#### WORK INSTRUCTIONS:
Starting at the line below holding "left knee: (730, 236)" and stopping at the line holding "right wrist: (2, 209)", print every line exactly, both ends included, and leave the rest out.

#### INPUT FOR THIS TASK:
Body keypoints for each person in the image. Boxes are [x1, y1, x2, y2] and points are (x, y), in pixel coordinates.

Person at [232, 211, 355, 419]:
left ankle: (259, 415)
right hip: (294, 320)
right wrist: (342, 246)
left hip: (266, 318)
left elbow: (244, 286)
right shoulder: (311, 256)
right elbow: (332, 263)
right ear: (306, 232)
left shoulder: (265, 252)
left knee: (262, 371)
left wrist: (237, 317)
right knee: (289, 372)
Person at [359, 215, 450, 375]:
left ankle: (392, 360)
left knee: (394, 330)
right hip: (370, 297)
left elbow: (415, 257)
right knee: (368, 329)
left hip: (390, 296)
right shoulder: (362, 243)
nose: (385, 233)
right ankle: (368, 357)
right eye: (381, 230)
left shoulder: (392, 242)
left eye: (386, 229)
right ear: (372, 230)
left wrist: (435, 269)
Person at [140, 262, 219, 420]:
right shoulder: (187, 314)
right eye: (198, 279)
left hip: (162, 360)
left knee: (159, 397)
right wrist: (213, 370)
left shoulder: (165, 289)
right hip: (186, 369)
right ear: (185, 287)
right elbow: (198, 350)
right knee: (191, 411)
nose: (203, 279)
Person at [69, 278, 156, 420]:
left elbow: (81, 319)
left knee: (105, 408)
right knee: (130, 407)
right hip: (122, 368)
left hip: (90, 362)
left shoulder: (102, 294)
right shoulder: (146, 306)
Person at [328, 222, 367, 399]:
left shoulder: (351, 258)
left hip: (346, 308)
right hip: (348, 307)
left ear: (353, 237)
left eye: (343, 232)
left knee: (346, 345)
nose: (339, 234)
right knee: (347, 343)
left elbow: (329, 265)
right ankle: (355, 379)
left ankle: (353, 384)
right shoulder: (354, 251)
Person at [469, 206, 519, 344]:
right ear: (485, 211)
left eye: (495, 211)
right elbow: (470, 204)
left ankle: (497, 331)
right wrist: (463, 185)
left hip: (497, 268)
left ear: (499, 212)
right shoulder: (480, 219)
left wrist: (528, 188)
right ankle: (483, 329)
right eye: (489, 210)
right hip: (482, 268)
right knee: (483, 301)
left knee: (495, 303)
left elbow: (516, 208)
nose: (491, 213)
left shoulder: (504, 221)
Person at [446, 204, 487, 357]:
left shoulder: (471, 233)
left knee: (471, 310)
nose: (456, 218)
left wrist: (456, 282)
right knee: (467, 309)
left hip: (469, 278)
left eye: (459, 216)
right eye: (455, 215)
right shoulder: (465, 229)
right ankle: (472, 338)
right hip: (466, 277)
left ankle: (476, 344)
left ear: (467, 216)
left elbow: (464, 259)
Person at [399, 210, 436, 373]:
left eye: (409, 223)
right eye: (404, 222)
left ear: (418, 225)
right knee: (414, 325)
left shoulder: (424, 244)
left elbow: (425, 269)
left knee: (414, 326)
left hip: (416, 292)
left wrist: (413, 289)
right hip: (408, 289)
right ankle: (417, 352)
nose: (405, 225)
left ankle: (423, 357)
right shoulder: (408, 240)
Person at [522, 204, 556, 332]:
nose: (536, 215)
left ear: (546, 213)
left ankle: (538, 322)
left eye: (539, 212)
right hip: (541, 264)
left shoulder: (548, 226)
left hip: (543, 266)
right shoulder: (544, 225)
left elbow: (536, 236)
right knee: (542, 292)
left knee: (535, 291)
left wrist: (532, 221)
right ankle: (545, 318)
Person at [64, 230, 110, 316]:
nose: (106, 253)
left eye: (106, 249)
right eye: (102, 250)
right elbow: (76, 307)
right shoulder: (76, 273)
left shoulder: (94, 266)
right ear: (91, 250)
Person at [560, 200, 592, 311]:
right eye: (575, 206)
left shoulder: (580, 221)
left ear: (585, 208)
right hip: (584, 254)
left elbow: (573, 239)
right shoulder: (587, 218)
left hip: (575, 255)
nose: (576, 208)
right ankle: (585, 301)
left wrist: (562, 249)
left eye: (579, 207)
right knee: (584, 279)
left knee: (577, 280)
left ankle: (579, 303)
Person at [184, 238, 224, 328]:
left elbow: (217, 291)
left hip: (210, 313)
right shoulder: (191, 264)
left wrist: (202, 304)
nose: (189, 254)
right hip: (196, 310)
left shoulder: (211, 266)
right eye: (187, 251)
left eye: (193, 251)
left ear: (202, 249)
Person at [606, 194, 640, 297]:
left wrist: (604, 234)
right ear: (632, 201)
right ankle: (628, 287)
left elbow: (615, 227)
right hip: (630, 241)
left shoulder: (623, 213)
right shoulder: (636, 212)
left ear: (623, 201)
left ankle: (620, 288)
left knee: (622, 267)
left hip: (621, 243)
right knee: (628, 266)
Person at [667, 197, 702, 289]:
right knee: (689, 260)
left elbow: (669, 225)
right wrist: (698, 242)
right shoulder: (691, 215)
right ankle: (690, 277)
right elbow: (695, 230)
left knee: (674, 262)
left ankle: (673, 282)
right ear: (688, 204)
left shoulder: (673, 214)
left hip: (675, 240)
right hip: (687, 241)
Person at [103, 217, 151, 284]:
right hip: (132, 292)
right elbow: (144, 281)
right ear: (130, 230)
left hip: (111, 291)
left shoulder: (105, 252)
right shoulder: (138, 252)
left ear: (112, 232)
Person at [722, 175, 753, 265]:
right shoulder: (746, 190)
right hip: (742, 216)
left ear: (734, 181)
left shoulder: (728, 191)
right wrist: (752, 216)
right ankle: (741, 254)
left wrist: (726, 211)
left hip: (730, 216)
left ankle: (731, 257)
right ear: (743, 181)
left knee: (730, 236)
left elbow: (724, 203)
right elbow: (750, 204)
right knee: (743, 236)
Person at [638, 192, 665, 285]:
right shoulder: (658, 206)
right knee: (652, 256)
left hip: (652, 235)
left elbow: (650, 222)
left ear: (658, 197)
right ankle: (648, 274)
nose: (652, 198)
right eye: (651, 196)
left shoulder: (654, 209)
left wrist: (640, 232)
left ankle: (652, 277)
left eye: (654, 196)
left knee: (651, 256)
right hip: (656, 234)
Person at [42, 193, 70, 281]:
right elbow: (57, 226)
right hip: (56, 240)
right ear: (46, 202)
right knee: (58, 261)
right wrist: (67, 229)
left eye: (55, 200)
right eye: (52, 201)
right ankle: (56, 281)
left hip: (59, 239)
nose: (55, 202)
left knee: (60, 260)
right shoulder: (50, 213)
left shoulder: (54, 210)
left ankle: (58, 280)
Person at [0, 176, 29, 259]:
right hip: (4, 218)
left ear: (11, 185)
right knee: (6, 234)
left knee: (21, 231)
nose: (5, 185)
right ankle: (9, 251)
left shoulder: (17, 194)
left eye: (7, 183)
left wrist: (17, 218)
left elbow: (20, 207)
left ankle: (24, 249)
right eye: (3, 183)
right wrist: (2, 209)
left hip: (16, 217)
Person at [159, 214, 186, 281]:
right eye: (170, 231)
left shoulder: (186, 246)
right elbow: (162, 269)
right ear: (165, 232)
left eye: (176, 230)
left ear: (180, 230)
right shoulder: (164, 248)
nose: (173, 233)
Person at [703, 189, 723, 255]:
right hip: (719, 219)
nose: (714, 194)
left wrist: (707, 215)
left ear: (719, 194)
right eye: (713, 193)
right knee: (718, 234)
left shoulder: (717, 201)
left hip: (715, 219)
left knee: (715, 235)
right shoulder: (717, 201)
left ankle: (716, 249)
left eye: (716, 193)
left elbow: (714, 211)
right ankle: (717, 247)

...

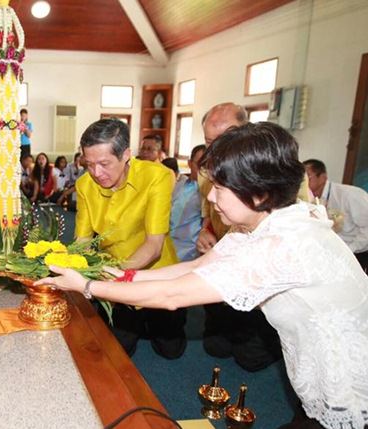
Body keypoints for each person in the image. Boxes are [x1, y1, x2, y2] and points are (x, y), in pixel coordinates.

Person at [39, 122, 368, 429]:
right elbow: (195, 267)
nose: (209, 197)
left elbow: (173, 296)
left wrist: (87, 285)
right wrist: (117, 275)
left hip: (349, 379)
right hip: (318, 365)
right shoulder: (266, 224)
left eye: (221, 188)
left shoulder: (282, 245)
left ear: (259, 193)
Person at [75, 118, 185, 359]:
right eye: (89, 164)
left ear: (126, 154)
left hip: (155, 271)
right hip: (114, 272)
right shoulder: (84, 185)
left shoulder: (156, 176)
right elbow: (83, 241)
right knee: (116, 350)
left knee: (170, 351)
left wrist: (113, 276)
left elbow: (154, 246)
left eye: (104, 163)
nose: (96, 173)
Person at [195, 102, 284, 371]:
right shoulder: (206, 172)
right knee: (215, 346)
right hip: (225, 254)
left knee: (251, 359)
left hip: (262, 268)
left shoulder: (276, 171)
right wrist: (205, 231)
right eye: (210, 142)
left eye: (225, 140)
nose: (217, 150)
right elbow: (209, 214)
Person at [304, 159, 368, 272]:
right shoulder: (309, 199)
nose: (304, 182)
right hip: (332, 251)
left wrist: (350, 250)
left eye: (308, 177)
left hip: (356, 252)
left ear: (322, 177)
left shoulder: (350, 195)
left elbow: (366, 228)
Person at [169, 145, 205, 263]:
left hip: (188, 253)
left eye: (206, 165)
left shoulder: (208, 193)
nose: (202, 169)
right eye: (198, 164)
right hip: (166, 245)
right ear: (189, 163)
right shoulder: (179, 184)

==

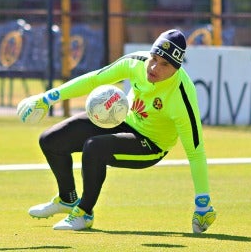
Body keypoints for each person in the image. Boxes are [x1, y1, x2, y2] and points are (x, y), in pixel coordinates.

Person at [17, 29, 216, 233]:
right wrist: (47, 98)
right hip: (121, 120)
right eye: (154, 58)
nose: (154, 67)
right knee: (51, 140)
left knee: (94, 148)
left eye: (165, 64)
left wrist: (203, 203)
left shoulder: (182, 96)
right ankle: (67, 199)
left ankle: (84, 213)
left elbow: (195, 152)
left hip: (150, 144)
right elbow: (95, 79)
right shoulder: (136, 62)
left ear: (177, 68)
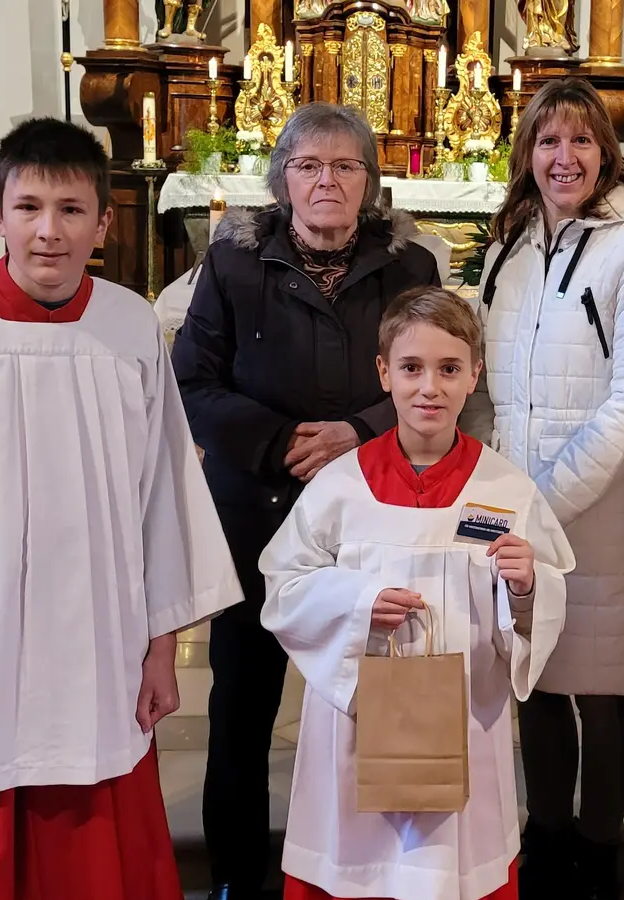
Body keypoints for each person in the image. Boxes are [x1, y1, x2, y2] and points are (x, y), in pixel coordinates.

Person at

#### EXPECTED OUTPUT:
left knee: (730, 236)
left elbow: (724, 203)
right elbow: (750, 204)
right knee: (743, 236)
Person at [638, 192, 665, 285]:
right shoulder: (658, 206)
right knee: (652, 256)
left hip: (652, 235)
left elbow: (650, 222)
left ear: (658, 197)
right ankle: (648, 274)
nose: (652, 198)
right eye: (651, 196)
left shoulder: (654, 209)
left wrist: (640, 232)
left ankle: (652, 277)
left eye: (654, 196)
left knee: (651, 256)
right hip: (656, 234)
Person at [42, 193, 70, 281]:
right elbow: (57, 226)
right hip: (56, 240)
right ear: (46, 202)
right knee: (58, 261)
right wrist: (67, 229)
left eye: (55, 200)
right eye: (52, 201)
right ankle: (56, 281)
left hip: (59, 239)
nose: (55, 202)
left knee: (60, 260)
right shoulder: (50, 213)
left shoulder: (54, 210)
left ankle: (58, 280)
Person at [0, 176, 29, 259]:
right hip: (4, 218)
left ear: (11, 185)
right knee: (6, 234)
left knee: (21, 231)
nose: (5, 185)
right ankle: (9, 251)
left shoulder: (17, 194)
left eye: (7, 183)
left wrist: (17, 218)
left elbow: (20, 207)
left ankle: (24, 249)
right eye: (3, 183)
right wrist: (2, 209)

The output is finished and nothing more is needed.